Selected extract START

But the deterioration of the political status of Palestinians in Israel hangs heavily over social and economic problems. Over the last decade, Israel has passed laws targeting Palestinian citizens’ rights, culminating in the 2018 “nation state” law, elevating Jews to a superior status in Israel. Anti-Arab rhetoric from rightwing politicians has crossed the line to incitement. In a longstanding process, the state even attacks their homes, through lack of planning for Arab localities, making permits difficult to access, and then issuing demolition orders for construction without permits. From 2012 to 2014, 97% of home demolition orders were in Arab towns. Entire villages have been razed; a controversial 2017 law sought to increase the punishment for “illegal construction”. Many see this situation as an extension of Israel’s occupation, so when the eviction of Palestinian families from their East Jerusalem homes seemed imminent recently, it sparked solidarity protests around Israel. When an Arab man in Lod was shot dead by Jews on Tuesday after the rocket attacks had begun, demonstrations gave way to riots targeting people, synagogues and even a theatre and a restaurant in the northern city of Acre that had symbolised coexistence.

Ironically, Benjamin Netanyahu’s government poured money into Arab areas to improve infrastructure and social services. But money didn’t counter decades of what many experience as suppression of their legitimacy as Palestinians in Israel. Demonstrators are rebelling against powerlessness.

Selected extract END
Recorded data START

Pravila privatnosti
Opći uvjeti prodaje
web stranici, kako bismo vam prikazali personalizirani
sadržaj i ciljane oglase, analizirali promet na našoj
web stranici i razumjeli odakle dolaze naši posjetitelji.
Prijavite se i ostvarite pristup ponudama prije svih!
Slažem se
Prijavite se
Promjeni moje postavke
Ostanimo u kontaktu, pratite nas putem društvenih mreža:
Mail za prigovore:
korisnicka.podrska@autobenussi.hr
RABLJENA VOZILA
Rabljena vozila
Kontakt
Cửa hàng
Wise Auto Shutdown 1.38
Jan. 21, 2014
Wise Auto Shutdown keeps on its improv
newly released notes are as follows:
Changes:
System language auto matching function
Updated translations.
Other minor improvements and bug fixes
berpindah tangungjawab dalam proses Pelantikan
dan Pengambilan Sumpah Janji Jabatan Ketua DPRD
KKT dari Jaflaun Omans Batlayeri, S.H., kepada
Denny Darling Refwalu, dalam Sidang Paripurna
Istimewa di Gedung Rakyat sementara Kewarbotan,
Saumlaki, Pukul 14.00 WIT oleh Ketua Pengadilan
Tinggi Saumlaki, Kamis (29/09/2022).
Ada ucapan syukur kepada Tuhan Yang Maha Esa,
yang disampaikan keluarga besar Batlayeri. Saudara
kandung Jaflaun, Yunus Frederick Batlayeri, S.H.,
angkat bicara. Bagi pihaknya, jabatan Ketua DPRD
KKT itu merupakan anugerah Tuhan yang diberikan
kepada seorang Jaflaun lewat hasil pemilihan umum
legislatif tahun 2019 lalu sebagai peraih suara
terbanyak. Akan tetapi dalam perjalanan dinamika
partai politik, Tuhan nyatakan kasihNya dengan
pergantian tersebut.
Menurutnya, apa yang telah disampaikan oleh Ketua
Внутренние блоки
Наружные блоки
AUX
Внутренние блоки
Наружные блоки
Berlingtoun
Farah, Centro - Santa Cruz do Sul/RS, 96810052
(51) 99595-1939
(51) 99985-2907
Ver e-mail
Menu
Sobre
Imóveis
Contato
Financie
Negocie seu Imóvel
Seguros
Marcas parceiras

Recorded data END

Exercise 1: Using the excerpt on Palestinian citizens of Israel, decide whether each statement agrees with it: (a) the 2018 law raised Jews to a superior status in Israel; (b) from 2012 to 2014, most home demolition orders were issued in Jewish towns; (c) Benjamin Netanyahu's government cut funding to Arab areas. Answer yes or no for each, quoting the words of the excerpt that decide it.
Exercise 2: Continue the excerpt on Palestinian citizens of Israel, starting after its final sentence.

Task result 1:
(a) Yes: "elevating Jews to a superior status in Israel"
(b) No: "From 2012 to 2014, 97% of home demolition orders were in Arab towns."
(c) No: "Benjamin Netanyahu’s government poured money into Arab areas to improve infrastructure and social services."

Task result 2:
The Jewish rioters live in a different reality. Jews sit at the top of Israel’s social, political and economic hierarchy. The gangs still stalking Israeli towns shouting “death to Arabs” have tremendous power and want more. The party that represents their ideas is called Jewish Power. And power is available to them everywhere. Reports show Jewish rioters in Lod with police at their side as they threw stones – hardly any were apprehended. Jews from extremist settlements in the West Bank joined the riots in Lod.

Here, too, there are underlying trends. Israel’s rightwing parties have campaigned for far greater Jewish dominance in Israel. The nationalist right wing has led and legitimised rage against Arabs, leftwingers, migrants and the media. One of the most important but lesser-known campaigns of the right wing is a long-term assault on the legitimacy of the law itself. For a decade or so, leaders from the very top have been undermining the judiciary, including the supreme court, the state prosecutor, the attorney general and law enforcement itself. Tension with the supreme court has deep historic roots in Israel, but the relentless anti-judiciary campaign seems to have severed the ethos of compliance itself.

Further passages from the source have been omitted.